TEXT PASSAGE =
■ ■ ■ ■ ■ ■ ■

2026 Colchester City Council election

17 out of 51 seats to Colchester City Council 26 seats needed for a majority
- Registered: 141,747 (▲1.6%)
- Turnout: 41.2% (▲11.3%)
|  | First party | Second party | Third party |
| Leader | Paul Dundas | Martin Goss | Julie Young |
| Party | Conservative | Liberal Democrats | Labour |
| Last election | 19 seats, 30.0% | 15 seats, 22.9% | 14 seats, 32.5% |
| Seats before | 19 | 14 | 14 |
| Seats won | 5 | 3 | 3 |
| Seats after | 18 | 12 | 12 |
| Seat change | −1 | −2 | −2 |
| Popular vote | 12,384 | 10,949 | 8,322 |
| Percentage | 21.2% | 18.8% | 14.3% |
| Swing | −8.8% | −4.1% | −18.2% |
|  | Fourth party | Fifth party | Sixth party |
| Leader | None | Kemal Çufoğlu |  |
| Party | Reform | Green | Independent |
| Last election | 0 seats, 1.8% | 3 seats, 10.2% | 0 seats, 2.7% |
| Seats before | 0 | 3 | 1 |
| Seats won | 5 | 1 | 0 |
| Seats after | 5 | 3 | 1 |
| Seat change | +5 | Steady | Steady |
| Popular vote | 17,092 | 9,143 | 441 |
| Percentage | 29.3% | 15.7% | 0.8% |
| Swing | +27.5% | +5.5% | −1.9% |
- Winner of each seat at the 2026 Colchester City Council election.
| Leader before election David King Liberal Democrat No overall control | Leader after election Paul Dundas Conservative No overall control |

= 2026 Colchester City Council election =

2026 English local government election

The 2026 Colchester City Council election was held on 7 May 2026 to elect members of Colchester City Council in Essex, England. A third of the seats on the council were up for election. This was on the same day as other local elections and the 2026 Essex County Council election (at which Colchester elected nine county councillors).

Prior to the election, the council was under no overall control; the Conservatives were the largest party but the council was being run by a Liberal Democrat and Labour coalition, led by Liberal Democrat councillor David King. After the election, the council remained under no overall control, with the Conservatives remaining the largest party. A new Conservative and Liberal Democrat coalition subsequently formed, led by Conservative councillor Paul Dundas, who was appointed as leader of the council at a meeting on 3 June 2026.

Due to ongoing local government reorganisation, this will be the final election to Colchester City Council before it is abolished and replaced by a successor unitary authority. Elections to the successor authority are due to take place in 2027.

■ ■ ■ ■ ■ ■ ■

STUDY MATERIAL =
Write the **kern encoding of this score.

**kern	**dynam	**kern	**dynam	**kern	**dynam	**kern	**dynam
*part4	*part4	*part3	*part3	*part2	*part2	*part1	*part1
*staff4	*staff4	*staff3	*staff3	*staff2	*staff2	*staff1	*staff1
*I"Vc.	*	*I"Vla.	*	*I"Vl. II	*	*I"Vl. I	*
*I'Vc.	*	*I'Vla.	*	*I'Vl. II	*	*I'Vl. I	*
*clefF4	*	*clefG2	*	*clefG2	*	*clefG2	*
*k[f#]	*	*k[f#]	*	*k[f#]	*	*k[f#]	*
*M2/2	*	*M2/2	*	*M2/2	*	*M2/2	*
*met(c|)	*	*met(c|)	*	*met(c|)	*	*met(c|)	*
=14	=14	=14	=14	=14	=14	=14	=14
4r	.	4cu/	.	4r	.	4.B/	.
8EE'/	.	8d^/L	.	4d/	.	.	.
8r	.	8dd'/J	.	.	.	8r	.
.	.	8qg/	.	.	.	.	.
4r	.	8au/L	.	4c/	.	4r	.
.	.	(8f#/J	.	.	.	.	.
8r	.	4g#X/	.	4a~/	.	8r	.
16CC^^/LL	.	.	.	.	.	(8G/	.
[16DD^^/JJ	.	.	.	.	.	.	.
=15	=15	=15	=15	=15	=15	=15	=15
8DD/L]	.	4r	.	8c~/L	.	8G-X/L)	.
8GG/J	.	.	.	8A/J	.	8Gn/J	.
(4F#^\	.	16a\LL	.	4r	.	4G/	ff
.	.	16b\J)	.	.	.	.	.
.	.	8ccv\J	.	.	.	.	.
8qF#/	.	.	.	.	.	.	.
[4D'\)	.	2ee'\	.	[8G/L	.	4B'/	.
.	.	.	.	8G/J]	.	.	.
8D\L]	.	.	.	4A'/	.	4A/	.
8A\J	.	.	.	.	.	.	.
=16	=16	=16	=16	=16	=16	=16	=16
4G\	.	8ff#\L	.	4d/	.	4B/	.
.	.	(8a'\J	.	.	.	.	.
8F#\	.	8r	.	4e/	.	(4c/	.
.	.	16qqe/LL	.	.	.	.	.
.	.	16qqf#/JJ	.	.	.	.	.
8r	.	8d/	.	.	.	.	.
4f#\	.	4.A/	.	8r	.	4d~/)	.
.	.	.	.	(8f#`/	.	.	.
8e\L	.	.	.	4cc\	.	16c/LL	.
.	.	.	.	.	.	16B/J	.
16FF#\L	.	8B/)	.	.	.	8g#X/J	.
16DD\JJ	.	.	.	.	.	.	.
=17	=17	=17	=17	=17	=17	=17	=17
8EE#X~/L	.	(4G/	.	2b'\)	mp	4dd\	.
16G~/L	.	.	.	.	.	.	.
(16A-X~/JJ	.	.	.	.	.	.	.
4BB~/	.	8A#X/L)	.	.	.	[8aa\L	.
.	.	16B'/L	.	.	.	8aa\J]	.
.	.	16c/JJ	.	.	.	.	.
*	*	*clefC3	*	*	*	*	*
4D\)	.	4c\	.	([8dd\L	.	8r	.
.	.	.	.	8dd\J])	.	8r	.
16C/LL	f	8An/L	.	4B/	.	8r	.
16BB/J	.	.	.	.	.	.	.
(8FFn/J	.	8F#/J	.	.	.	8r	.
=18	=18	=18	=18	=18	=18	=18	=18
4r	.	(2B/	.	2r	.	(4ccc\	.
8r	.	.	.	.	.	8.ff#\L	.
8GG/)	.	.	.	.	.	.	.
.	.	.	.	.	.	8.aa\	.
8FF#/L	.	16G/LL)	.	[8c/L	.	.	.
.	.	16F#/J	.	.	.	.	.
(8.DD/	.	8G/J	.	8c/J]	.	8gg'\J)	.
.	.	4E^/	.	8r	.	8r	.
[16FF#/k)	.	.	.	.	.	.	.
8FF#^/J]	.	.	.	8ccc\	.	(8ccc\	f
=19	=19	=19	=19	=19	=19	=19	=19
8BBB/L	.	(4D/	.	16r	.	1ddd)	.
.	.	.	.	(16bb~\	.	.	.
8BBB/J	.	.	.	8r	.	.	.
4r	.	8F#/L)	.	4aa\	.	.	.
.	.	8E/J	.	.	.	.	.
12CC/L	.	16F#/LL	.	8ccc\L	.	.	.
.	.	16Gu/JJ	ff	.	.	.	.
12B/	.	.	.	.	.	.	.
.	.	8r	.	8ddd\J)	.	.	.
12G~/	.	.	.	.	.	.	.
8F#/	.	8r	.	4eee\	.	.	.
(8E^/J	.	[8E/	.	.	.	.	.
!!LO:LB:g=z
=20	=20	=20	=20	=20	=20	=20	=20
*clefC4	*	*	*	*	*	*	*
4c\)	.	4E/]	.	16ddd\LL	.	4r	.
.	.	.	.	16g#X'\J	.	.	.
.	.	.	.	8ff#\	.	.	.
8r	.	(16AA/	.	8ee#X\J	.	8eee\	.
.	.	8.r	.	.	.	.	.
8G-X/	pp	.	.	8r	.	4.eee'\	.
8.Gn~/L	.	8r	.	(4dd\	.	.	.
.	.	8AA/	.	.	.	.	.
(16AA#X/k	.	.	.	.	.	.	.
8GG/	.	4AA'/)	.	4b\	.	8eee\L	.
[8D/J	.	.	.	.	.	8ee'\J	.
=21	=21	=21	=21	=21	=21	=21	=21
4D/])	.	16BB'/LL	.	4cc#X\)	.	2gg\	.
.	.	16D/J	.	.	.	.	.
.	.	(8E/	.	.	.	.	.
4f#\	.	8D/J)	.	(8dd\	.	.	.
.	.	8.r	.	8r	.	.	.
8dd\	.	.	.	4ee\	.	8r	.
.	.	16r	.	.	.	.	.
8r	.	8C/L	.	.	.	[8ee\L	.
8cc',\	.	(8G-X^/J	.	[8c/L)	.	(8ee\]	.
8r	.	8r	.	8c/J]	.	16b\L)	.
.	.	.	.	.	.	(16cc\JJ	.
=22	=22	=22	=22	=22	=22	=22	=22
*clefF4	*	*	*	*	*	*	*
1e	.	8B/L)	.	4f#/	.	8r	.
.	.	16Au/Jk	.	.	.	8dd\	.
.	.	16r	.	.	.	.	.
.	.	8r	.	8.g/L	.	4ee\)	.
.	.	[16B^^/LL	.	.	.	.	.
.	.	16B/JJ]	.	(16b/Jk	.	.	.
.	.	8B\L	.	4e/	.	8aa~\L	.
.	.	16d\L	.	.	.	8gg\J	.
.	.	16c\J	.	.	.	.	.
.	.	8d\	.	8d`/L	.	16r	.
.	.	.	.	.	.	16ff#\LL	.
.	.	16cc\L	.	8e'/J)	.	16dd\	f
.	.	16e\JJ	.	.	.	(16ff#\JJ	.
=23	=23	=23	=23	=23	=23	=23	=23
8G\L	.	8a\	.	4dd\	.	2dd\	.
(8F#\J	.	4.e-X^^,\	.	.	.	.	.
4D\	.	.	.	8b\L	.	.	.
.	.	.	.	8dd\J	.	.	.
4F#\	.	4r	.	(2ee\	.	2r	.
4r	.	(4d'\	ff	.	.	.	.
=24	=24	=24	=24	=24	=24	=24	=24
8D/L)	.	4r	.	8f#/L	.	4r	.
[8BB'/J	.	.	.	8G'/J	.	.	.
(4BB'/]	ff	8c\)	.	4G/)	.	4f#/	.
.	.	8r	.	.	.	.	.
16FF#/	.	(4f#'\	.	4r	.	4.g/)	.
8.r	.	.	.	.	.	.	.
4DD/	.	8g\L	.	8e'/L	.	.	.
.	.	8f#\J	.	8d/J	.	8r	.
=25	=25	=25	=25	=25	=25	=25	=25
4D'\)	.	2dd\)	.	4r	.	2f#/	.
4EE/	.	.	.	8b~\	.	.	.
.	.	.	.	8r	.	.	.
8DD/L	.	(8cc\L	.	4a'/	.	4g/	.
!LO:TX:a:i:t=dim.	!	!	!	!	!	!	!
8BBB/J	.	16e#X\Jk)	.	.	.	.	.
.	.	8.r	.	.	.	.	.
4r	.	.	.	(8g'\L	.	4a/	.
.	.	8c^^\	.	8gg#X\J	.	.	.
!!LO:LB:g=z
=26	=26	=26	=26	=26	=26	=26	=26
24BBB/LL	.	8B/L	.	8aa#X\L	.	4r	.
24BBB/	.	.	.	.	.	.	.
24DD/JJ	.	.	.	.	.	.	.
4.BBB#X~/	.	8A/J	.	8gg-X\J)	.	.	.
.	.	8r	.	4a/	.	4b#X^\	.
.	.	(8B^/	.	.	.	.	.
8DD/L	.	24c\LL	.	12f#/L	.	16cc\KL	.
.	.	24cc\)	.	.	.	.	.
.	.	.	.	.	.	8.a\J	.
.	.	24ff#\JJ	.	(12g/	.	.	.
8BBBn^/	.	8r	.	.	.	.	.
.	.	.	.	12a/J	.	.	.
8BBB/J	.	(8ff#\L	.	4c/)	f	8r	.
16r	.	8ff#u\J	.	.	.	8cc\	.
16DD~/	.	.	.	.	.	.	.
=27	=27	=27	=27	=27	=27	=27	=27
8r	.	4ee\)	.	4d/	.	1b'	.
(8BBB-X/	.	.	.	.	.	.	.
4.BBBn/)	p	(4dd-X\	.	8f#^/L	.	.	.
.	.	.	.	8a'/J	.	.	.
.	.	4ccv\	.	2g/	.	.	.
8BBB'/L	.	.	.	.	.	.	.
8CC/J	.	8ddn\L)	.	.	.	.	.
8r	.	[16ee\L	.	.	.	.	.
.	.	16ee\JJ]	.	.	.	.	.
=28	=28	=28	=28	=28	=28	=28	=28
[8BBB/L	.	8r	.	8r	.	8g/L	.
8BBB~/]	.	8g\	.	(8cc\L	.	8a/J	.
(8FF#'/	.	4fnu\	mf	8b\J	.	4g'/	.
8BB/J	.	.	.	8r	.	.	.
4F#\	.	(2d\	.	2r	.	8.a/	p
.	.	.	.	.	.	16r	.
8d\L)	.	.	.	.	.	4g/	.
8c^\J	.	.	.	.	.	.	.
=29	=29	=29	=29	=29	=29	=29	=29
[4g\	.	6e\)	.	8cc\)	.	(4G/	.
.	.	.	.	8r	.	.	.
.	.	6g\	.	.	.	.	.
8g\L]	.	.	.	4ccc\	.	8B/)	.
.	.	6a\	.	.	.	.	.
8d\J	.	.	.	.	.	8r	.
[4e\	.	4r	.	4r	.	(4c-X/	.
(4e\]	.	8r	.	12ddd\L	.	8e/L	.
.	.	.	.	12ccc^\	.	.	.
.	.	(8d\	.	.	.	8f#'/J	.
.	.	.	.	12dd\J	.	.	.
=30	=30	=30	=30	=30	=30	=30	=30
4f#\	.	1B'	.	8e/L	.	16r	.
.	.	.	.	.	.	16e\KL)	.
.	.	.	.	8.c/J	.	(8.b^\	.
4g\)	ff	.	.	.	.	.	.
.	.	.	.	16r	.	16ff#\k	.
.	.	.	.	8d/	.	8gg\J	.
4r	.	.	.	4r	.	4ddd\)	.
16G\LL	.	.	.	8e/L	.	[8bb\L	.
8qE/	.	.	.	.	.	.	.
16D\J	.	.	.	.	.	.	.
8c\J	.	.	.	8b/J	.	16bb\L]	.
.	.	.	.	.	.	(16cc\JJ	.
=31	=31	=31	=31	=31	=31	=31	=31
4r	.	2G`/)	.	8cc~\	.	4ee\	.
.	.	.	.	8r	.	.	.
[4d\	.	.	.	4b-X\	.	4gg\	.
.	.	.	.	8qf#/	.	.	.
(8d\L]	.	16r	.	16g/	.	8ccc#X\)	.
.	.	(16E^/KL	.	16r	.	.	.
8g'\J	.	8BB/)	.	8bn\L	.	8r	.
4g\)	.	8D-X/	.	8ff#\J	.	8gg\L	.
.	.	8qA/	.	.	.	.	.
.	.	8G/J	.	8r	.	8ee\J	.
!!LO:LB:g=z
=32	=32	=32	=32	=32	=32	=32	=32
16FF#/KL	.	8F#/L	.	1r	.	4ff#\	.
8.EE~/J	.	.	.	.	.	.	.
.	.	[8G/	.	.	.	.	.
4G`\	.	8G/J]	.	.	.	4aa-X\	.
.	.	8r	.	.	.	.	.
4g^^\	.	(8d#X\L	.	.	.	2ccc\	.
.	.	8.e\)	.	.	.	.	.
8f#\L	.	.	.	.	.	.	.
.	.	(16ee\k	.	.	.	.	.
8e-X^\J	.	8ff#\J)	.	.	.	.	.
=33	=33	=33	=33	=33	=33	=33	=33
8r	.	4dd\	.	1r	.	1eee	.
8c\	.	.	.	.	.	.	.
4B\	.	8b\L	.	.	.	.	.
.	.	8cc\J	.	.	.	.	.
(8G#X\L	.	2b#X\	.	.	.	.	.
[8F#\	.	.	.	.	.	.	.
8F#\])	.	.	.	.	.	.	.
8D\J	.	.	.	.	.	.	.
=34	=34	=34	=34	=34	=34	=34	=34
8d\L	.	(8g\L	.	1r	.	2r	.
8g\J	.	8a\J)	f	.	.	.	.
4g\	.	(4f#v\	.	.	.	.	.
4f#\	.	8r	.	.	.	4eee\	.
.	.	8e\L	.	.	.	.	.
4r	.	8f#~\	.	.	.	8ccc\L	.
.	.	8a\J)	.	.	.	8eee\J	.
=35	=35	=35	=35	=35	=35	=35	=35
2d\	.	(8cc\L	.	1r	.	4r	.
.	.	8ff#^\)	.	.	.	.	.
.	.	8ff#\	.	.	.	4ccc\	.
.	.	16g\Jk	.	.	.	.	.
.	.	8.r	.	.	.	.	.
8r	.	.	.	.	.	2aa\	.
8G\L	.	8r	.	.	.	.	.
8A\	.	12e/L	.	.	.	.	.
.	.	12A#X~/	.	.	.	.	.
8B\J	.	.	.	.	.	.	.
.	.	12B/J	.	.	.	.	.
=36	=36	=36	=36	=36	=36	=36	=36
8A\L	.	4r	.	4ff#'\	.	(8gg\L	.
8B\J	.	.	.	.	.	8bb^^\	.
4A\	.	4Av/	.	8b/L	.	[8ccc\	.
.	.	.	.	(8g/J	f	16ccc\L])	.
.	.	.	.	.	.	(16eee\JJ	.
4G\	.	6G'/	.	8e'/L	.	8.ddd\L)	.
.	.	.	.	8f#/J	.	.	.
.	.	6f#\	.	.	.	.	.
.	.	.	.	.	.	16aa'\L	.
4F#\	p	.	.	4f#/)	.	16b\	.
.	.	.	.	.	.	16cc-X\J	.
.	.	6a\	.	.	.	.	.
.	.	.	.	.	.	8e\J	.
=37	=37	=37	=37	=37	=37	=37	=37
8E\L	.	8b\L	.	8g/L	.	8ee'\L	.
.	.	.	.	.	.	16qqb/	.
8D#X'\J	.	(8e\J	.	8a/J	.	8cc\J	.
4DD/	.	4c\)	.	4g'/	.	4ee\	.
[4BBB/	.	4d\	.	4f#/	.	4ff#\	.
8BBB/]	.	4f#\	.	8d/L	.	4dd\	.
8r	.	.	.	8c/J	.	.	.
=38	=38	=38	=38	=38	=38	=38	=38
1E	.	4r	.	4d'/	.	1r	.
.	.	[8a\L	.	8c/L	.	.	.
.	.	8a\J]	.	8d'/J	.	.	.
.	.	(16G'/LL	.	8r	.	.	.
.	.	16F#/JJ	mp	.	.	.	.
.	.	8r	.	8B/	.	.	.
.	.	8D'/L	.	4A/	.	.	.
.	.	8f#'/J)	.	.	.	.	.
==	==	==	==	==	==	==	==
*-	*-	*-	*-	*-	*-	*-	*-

■ ■ ■ ■ ■ ■ ■

TASK ITEM = Duplicate the passage from the Colchester City Council election text, starting at "The 2026 Colchester City Council election was" and ending at "nine county councillors).".

SOLVED PROBLEM =
The 2026 Colchester City Council election was held on 7 May 2026 to elect members of Colchester City Council in Essex, England. A third of the seats on the council were up for election. This was on the same day as other local elections and the 2026 Essex County Council election (at which Colchester elected nine county councillors).